WHAT IS BEING ASKED
How many lines in the listing below contain the word "como"? Reply with the number alone.

DATA EXTRACT

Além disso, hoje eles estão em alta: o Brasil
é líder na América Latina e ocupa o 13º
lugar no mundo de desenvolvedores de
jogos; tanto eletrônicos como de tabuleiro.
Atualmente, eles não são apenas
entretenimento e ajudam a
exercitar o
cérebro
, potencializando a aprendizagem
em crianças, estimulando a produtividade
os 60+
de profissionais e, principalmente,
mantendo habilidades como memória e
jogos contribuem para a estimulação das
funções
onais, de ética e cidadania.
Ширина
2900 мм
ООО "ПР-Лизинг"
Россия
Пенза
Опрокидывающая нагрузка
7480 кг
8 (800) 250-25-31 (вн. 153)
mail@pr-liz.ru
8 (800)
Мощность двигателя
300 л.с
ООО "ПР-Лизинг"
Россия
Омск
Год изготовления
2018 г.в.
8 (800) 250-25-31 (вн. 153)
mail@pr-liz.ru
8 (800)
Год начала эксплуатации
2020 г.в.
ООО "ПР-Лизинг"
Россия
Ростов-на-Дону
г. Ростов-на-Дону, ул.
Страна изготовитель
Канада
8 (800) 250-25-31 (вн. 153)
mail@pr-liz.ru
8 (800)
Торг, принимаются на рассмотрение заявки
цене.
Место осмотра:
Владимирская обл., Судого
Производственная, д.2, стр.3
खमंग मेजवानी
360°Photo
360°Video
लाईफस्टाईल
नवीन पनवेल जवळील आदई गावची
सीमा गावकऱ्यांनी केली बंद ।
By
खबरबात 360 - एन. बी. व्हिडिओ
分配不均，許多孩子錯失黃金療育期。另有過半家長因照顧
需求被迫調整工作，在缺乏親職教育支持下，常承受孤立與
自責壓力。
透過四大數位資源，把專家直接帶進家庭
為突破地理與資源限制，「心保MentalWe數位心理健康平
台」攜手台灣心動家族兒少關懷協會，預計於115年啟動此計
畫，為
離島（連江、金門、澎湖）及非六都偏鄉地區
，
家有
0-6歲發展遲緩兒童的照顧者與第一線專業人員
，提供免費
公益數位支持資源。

WRITTEN RESPONSE
2